- _Exercise prompt_: Reproduce the lines from the one containing "而这一点已经有了极为鲜明的反" through the one containing "这只是随手举例，实际上超过百", switching "员工" to "雇员" and changing nothing else.

= Beginning of Section =

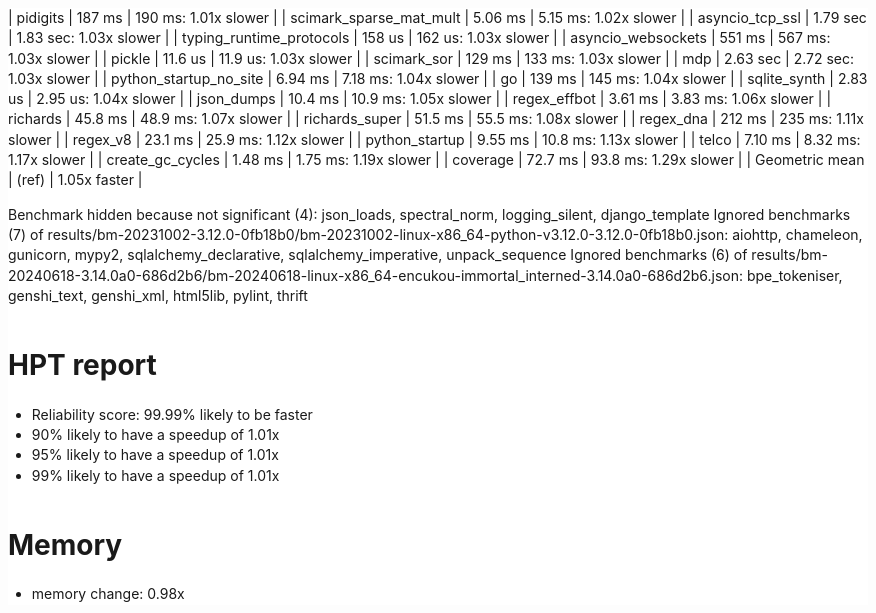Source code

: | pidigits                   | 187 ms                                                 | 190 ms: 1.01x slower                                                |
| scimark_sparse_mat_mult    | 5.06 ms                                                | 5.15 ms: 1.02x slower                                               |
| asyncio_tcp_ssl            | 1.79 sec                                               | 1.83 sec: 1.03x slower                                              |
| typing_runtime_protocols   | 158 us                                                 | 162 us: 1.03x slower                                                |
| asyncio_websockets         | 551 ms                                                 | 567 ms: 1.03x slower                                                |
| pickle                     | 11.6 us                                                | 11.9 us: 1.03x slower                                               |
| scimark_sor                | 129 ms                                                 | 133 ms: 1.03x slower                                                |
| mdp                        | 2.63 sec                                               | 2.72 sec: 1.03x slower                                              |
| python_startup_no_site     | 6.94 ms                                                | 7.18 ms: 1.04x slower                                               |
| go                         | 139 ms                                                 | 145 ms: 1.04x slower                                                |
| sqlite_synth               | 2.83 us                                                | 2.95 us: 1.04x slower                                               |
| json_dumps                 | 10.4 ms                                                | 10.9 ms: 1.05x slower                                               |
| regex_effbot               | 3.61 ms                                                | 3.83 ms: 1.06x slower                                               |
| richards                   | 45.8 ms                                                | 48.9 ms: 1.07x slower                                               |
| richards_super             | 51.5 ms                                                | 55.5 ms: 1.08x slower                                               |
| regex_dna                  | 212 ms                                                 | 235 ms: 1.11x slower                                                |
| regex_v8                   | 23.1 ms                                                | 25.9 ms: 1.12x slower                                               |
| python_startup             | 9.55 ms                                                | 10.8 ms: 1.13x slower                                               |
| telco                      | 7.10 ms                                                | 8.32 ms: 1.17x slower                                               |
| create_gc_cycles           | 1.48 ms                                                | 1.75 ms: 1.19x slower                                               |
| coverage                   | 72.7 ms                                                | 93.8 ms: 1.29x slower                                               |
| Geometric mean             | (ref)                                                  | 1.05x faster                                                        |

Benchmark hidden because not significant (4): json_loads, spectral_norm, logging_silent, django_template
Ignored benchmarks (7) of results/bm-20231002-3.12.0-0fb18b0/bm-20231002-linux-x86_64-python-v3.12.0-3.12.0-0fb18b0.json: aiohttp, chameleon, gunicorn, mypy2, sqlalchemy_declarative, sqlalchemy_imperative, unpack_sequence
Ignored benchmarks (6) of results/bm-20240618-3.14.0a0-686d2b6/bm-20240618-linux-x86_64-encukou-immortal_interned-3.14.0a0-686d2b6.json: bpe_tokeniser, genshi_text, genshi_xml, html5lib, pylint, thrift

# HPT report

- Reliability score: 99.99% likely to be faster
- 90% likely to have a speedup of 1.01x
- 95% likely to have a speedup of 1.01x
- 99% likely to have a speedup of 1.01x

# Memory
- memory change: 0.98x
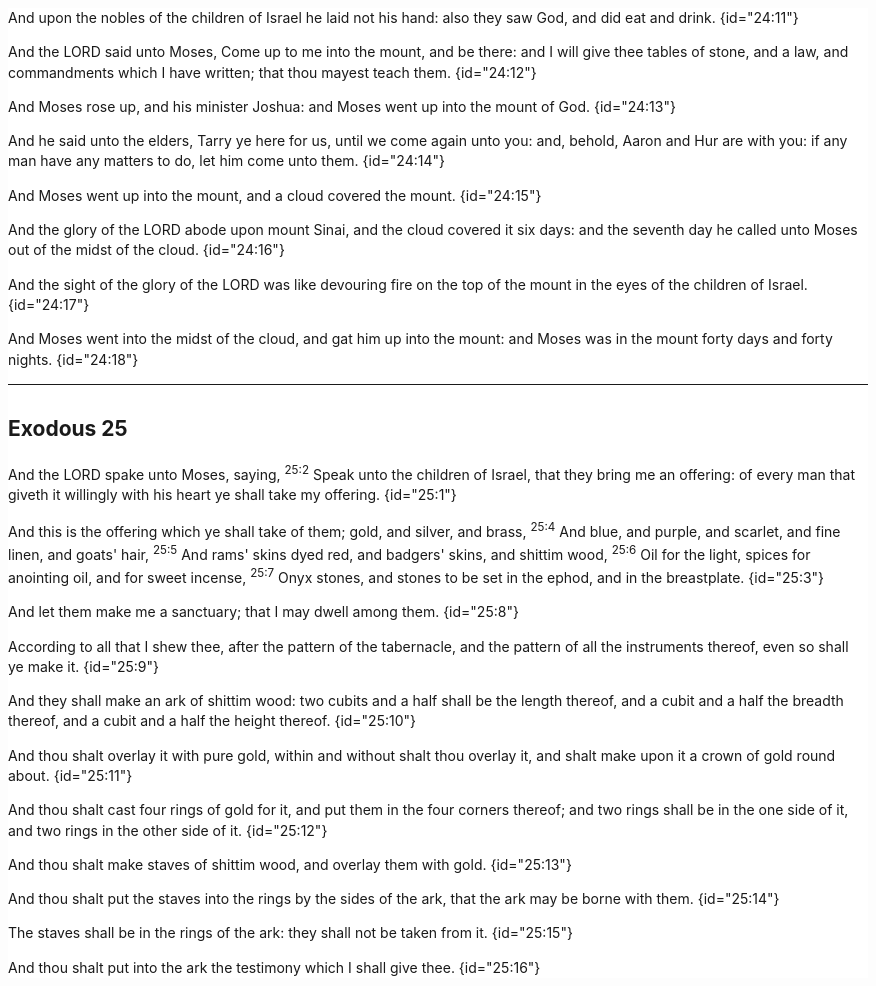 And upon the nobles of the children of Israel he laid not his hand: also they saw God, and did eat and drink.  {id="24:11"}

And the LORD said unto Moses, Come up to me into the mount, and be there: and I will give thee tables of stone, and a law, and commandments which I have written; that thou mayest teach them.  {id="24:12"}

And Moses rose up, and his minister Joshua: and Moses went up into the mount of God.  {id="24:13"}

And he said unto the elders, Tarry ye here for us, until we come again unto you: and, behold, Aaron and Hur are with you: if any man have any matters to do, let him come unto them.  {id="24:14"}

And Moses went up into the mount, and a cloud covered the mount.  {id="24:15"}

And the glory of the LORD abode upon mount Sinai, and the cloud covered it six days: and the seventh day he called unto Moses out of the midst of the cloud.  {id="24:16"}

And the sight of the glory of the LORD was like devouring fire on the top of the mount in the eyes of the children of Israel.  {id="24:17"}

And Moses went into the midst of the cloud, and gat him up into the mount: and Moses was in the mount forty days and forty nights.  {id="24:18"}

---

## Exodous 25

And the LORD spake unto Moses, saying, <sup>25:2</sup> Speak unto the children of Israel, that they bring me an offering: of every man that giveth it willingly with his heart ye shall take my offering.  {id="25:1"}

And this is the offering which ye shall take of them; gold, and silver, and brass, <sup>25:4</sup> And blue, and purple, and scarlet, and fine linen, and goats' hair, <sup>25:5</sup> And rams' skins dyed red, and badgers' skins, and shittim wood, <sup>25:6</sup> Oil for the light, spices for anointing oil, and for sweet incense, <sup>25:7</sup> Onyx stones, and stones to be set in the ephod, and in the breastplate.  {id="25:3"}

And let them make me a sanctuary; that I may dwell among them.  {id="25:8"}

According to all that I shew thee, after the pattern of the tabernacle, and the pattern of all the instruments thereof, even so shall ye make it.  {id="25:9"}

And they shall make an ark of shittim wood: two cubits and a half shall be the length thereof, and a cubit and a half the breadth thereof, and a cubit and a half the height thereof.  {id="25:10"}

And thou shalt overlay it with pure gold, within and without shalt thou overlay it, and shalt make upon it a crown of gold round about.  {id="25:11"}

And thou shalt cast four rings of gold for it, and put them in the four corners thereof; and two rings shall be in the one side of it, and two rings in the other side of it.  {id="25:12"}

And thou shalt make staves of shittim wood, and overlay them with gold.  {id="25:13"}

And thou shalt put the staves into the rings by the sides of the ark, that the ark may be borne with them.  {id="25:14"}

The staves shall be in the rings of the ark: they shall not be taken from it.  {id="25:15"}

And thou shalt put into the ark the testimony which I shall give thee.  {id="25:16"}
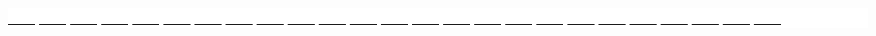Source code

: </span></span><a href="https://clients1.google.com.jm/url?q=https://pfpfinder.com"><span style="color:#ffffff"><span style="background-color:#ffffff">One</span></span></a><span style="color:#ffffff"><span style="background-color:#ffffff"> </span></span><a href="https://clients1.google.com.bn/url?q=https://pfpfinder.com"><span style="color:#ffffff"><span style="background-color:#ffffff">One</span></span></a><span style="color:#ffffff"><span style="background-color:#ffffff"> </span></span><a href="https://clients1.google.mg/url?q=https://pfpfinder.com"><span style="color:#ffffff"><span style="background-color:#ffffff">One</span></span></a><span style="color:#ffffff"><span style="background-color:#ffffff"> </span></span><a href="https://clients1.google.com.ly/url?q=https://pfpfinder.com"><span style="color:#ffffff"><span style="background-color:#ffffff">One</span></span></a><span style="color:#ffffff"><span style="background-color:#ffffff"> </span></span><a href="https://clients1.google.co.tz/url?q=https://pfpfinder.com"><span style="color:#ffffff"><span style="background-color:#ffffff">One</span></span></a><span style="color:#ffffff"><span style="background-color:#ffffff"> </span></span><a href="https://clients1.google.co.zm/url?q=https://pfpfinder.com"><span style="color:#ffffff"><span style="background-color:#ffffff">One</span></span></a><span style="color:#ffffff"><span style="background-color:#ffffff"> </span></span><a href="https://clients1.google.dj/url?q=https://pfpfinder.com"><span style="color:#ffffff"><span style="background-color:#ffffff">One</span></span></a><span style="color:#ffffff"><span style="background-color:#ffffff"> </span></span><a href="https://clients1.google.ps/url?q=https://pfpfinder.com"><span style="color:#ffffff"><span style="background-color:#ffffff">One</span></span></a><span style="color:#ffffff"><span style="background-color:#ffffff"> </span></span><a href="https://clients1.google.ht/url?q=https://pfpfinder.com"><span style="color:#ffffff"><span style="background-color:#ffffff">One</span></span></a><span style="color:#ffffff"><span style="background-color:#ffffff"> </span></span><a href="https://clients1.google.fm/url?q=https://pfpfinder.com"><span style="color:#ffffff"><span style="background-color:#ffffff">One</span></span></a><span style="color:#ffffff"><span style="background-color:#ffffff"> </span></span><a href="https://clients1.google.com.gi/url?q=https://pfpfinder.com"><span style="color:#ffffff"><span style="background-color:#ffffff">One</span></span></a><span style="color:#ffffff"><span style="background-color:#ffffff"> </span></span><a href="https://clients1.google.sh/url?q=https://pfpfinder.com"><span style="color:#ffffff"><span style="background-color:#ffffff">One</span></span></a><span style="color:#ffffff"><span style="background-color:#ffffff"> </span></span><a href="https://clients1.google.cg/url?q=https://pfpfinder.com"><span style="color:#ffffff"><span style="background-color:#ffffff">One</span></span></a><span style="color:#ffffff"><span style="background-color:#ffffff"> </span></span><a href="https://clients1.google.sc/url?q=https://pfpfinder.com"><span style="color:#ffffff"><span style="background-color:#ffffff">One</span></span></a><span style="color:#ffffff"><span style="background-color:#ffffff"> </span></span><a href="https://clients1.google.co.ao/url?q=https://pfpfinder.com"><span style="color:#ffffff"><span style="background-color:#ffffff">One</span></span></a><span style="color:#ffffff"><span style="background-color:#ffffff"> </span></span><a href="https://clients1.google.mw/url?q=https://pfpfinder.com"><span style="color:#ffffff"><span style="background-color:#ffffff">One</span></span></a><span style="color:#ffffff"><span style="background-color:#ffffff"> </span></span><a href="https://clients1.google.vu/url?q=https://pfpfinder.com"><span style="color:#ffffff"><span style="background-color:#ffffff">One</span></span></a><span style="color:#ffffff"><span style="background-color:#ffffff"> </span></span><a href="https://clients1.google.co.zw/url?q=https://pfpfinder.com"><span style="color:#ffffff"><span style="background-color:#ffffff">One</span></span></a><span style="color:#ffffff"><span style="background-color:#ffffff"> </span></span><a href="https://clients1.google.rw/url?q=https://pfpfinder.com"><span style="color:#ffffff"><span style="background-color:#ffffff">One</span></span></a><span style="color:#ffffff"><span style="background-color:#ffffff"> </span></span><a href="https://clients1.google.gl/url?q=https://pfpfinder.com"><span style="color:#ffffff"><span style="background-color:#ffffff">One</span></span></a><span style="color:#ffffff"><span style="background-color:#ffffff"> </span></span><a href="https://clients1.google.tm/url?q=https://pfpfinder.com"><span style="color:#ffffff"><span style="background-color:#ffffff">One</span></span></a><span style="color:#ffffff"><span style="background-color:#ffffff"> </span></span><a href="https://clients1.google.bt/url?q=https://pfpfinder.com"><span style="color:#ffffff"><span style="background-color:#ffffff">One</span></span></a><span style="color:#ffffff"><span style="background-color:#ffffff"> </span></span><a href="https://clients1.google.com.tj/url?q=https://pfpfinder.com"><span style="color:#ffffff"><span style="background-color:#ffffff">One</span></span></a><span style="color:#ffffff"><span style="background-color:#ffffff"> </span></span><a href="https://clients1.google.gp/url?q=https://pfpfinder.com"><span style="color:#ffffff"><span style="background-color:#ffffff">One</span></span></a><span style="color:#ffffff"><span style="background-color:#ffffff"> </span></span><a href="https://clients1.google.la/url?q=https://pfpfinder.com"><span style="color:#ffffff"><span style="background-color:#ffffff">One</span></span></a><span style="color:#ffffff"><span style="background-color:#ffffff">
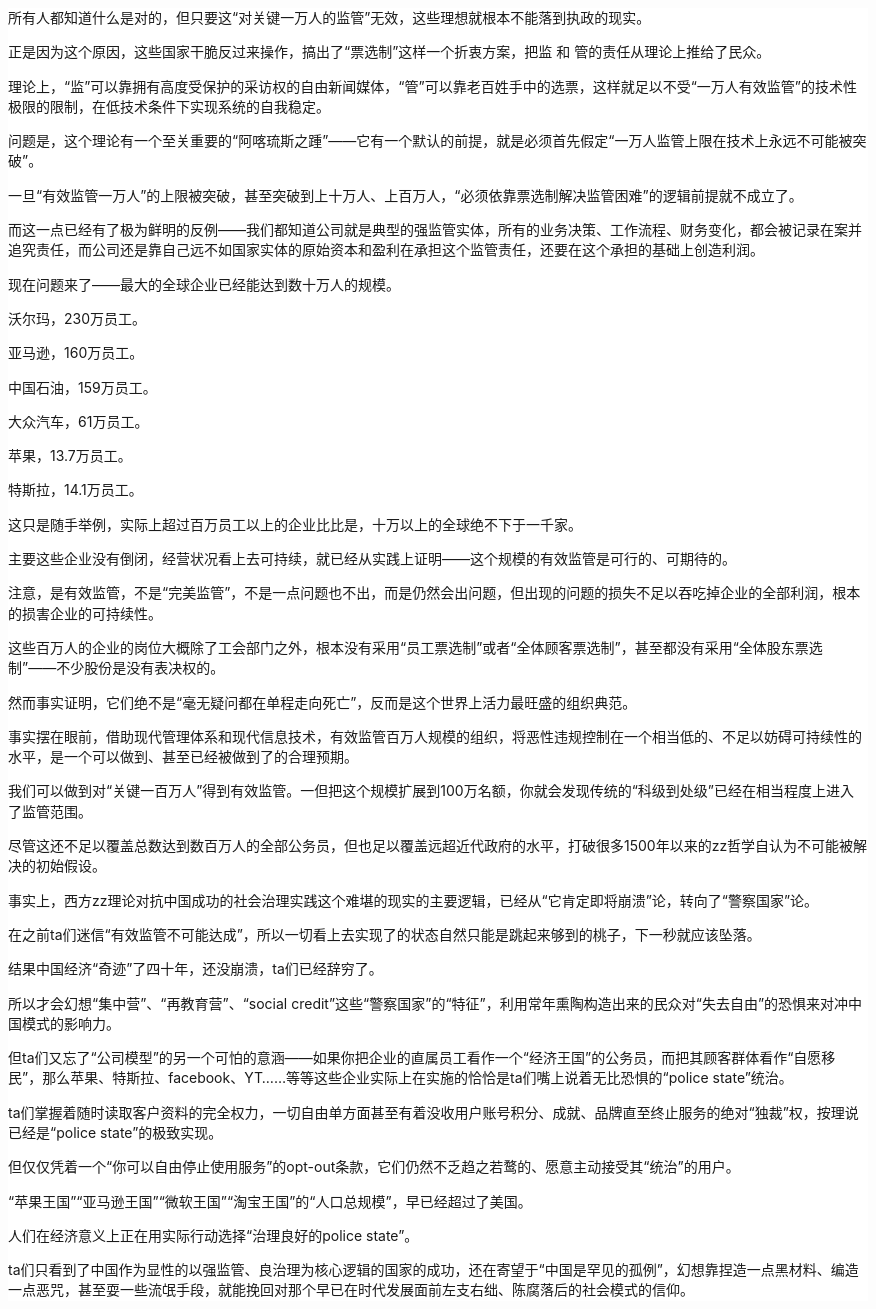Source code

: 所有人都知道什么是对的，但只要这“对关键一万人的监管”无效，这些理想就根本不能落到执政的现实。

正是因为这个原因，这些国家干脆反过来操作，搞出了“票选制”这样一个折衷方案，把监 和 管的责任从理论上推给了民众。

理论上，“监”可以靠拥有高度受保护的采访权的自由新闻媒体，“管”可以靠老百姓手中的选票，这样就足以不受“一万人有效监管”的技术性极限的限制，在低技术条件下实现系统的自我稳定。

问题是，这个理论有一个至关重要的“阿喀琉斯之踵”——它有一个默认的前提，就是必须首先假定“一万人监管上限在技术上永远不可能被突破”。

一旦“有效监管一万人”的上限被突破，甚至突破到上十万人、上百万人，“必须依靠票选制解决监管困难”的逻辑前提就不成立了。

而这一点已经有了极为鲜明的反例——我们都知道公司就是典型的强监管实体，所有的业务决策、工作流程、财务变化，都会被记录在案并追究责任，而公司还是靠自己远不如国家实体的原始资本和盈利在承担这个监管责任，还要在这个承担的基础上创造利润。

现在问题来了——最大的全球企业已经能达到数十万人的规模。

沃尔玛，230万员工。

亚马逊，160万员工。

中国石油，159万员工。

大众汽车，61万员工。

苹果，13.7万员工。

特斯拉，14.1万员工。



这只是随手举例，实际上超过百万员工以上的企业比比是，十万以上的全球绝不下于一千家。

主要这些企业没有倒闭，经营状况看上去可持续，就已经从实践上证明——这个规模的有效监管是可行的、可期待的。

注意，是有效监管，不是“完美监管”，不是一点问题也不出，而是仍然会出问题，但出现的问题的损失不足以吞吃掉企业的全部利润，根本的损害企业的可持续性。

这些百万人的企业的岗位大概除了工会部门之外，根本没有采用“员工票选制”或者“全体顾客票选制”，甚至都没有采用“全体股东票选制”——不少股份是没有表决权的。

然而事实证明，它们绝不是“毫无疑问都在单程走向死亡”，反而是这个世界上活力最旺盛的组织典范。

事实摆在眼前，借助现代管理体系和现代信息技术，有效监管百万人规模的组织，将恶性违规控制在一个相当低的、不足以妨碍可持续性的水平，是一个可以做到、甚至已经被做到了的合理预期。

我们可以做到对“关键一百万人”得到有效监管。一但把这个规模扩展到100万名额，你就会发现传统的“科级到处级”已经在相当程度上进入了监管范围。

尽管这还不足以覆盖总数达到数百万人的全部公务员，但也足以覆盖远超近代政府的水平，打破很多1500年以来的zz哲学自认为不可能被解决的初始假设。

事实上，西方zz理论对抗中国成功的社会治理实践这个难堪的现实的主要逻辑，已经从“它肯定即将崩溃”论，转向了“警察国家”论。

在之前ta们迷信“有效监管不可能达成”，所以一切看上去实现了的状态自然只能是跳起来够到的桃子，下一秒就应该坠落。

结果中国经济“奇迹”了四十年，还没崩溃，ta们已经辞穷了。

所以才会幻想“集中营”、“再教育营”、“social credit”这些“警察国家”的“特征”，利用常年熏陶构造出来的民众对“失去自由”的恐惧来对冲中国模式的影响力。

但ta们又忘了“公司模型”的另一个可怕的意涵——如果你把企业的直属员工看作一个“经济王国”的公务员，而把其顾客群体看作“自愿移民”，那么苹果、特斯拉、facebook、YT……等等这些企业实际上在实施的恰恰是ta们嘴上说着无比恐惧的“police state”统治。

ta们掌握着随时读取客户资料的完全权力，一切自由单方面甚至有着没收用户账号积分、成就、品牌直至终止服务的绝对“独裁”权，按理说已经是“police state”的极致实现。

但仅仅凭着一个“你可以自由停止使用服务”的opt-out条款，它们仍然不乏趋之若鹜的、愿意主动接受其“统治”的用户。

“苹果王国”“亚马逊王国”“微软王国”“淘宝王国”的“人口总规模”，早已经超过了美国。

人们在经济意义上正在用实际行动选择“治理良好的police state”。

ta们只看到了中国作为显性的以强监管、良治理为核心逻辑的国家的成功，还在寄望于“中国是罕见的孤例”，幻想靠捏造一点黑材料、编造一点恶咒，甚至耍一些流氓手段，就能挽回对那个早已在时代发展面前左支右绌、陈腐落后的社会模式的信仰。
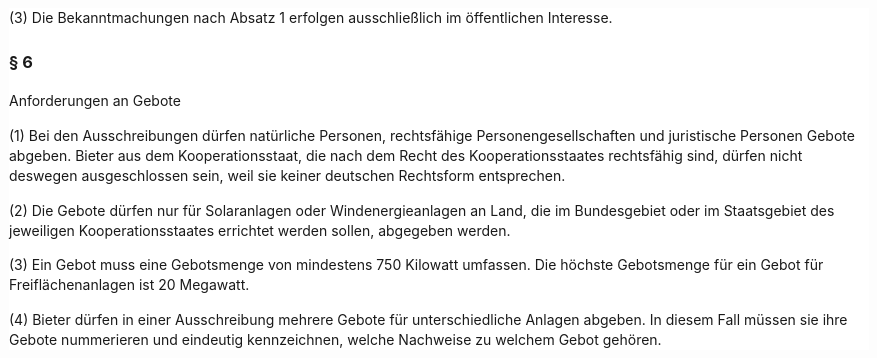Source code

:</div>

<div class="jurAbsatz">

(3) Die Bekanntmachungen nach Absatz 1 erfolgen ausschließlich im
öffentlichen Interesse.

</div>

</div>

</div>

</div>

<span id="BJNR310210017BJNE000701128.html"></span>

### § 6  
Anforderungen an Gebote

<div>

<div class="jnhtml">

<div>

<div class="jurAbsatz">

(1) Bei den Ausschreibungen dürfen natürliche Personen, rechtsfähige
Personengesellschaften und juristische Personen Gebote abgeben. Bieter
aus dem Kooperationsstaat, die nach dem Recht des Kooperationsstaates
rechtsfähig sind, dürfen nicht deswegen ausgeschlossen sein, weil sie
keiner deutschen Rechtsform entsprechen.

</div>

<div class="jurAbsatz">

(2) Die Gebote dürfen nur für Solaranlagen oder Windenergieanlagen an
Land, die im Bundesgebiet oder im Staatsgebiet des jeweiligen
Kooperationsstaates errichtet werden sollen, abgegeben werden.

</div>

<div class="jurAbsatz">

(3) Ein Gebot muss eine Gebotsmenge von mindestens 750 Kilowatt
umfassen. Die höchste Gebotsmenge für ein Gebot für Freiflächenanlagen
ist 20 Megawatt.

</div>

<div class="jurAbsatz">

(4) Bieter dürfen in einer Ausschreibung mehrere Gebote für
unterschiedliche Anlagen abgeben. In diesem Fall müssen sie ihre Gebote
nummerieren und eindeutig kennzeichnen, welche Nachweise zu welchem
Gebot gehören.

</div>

= End of Section =

- _Exercise result_:
而这一点已经有了极为鲜明的反例——我们都知道公司就是典型的强监管实体，所有的业务决策、工作流程、财务变化，都会被记录在案并追究责任，而公司还是靠自己远不如国家实体的原始资本和盈利在承担这个监管责任，还要在这个承担的基础上创造利润。

现在问题来了——最大的全球企业已经能达到数十万人的规模。

沃尔玛，230万雇员。

亚马逊，160万雇员。

中国石油，159万雇员。

大众汽车，61万雇员。

苹果，13.7万雇员。

特斯拉，14.1万雇员。



这只是随手举例，实际上超过百万雇员以上的企业比比是，十万以上的全球绝不下于一千家。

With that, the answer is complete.